■ **TASK SET**:
- a) According to the blog post about music, which band is one of the writer's favorites?
- b) In the listing, swap "dist" for "distance" from the line with "pose: elev=225.4 azim=288.8" up to and including the line with "Dot at: (225, 154)", leaving everything else unchanged. Return only those lines.

■ **TEXT BLOCK**:
-----
Thursday, April 18, 2019

Playlist for the Dead World

No one is united

There are a few other blogs out there that post about how music affects how they write. Some post what goes through their head when typing out an action scene or maybe what might play in the movie version of their work. This can be fun for some, but that's not quite how I picture music when it goes through my brain, or when I write.

That isn't to say music isn't fun, one of my favorite bands is the Stray Cats, after all. But because of the strange situations I found myself in during my life my views on it began to change.

When I was a younger dumber kid I used to travel at least three hours a day and all I had was my CD player and at one point, regrettably, an iPod (that's a long story I will not go into) to keep me company as I walked, rode both buses, and took the good old underground transit to get to my destination. About all I was missing was a ride on a train and plane to complete the set. Nonetheless it was a very isolating experience riding alone in a crowd through the city.

But what music helped me do was pull me out of my comfort zone as someone trying to ignore the world around me. Trapped in a moving cell it gave me little choice but to pay attention. I hated the world, didn't like my life situation, wasn't fond of people, and was a general edgelord moron. Eventually, in what seemed like pure chance at the time, music did change my life. It opened a crack and allowed me to face some of the worst aspects of my situation and the modern world and finally made me grow up.

This isn't the goofy teenager in high school trying to listen to the coolest and toughest music I could to stand out, or the boy who mimicked the radio and really wanted to fit in. I began to understand just how powerful music could be in a way that matters.

And I'll be upfront about it: my music of choice was never really metal. I know there are a lot of metalheads who come by here, and I do admit that I like some myself, but it's never been my music of choice. For one, the satanism was embarrassing for me even back as an agnostic. It was either pathetic Boomer-ish "I hate you, Dad!" slop or hipster-style irony which is even more cringe-worthy. Of course not all metal is like that but the other issue I have is that the music is constantly loud and the instrument variety is lacking outside of the occasional keyboard. My issue with listening to most metal albums is that I get bored rather fast.

That's just my very peculiar taste talking. It can be very invigorating to listen to.

There are a few bands that did directly affect in that being trapped alone on a moving prison cell full of bodies and dealing with some heavy stuff in my life allowed me time to think. And no, political songs didn't do it for me. Neither did rant songs about religion or specific issues that align with a political party ticket. If Jello Biafra's voice didn't make me want to smash my head against the bus window his try-hard lyrics would. Milo Auckerman did what he did with a better voice and lyrics that hit a lot closer to home. You can relate to others by still being yourself and not having to force a viewpoint down the listener's throat. Message fiction can exist in music, too.

Case in point, one of the first songs that really affected me, and I think many people a generation older than me was this one.

Are you satisfied?

It's not a love song. It's not about drugs. It's not even really a rant. It's Paul Westerberg talking about his life without giving any details about it. This was released back in the '80s long before I heard it and back at a time when most people thought the world was looking up and getting better. But he says something different.

I didn't know much about the band when I heard that album, which is still one of my favorites. I didn't know that Westerberg is a Catholic*, that Bob Stinson had a drug problem and OD'd only a decade later, or that the band was a staunchly traditionalist rock band that hated MTV, music videos, and even CDs. I didn't know that the band was ignored by radio because of their abrasive sound and uncomfortable lyrics that cut deep in ways pop listeners didn't like at the time. They did this without shoving anything down the listener's throat.
-----
■ **SUPPLIED MATERIAL**:
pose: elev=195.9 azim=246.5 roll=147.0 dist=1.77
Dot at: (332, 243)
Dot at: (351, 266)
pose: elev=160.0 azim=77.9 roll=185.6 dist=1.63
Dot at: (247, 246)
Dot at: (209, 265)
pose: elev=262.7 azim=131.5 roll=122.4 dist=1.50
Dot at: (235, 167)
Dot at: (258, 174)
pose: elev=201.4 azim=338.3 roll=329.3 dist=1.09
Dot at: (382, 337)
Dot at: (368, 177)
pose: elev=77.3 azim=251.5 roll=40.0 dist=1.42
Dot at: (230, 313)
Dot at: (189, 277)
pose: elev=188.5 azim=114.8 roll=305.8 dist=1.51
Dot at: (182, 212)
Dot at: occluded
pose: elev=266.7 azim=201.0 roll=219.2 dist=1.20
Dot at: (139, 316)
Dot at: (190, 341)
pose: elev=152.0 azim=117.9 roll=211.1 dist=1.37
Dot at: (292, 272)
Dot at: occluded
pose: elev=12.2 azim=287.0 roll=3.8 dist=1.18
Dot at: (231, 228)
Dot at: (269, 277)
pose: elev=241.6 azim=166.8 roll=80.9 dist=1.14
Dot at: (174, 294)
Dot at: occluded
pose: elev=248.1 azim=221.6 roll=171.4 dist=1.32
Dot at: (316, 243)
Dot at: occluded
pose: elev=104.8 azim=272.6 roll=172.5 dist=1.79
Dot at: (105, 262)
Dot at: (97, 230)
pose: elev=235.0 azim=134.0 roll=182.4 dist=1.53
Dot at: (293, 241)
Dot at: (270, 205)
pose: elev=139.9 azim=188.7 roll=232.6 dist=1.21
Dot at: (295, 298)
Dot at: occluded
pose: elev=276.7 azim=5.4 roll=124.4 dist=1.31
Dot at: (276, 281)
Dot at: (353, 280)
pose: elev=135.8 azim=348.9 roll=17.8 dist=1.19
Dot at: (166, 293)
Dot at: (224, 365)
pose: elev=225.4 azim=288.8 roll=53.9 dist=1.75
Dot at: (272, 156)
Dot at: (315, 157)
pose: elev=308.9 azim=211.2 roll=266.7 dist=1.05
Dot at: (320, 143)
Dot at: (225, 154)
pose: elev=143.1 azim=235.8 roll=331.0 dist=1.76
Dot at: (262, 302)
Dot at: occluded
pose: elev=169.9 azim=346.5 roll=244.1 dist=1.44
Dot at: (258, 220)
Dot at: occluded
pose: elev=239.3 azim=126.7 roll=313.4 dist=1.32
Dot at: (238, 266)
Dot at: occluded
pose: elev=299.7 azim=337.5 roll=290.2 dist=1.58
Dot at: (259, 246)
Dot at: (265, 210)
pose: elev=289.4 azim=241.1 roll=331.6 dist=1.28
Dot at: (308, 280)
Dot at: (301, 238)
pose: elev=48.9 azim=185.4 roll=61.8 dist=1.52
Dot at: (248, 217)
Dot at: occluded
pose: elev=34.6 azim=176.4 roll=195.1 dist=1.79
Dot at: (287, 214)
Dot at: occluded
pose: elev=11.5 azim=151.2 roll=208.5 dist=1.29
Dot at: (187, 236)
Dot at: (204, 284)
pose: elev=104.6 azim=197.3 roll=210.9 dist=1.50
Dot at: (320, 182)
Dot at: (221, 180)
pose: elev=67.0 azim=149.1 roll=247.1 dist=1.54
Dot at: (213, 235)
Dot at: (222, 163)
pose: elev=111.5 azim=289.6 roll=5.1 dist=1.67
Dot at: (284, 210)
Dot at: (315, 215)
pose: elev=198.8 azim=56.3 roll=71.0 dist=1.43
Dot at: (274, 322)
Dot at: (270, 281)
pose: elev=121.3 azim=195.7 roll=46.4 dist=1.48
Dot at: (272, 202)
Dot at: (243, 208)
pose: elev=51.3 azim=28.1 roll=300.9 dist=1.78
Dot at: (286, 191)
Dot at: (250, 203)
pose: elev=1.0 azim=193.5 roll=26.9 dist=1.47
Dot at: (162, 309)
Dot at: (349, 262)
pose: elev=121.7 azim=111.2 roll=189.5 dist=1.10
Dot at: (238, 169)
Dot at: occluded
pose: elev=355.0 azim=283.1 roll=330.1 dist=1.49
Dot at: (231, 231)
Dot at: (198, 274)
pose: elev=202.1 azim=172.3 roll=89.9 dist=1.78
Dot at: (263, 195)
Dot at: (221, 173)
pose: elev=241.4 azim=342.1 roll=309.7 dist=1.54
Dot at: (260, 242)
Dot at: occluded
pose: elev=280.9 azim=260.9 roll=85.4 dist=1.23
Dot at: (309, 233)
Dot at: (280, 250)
-----
■ **EXERCISE SOLUTIONS**:
- a) The Stray Cats

- b)
pose: elev=225.4 azim=288.8 roll=53.9 distance=1.75
Dot at: (272, 156)
Dot at: (315, 157)
pose: elev=308.9 azim=211.2 roll=266.7 distance=1.05
Dot at: (320, 143)
Dot at: (225, 154)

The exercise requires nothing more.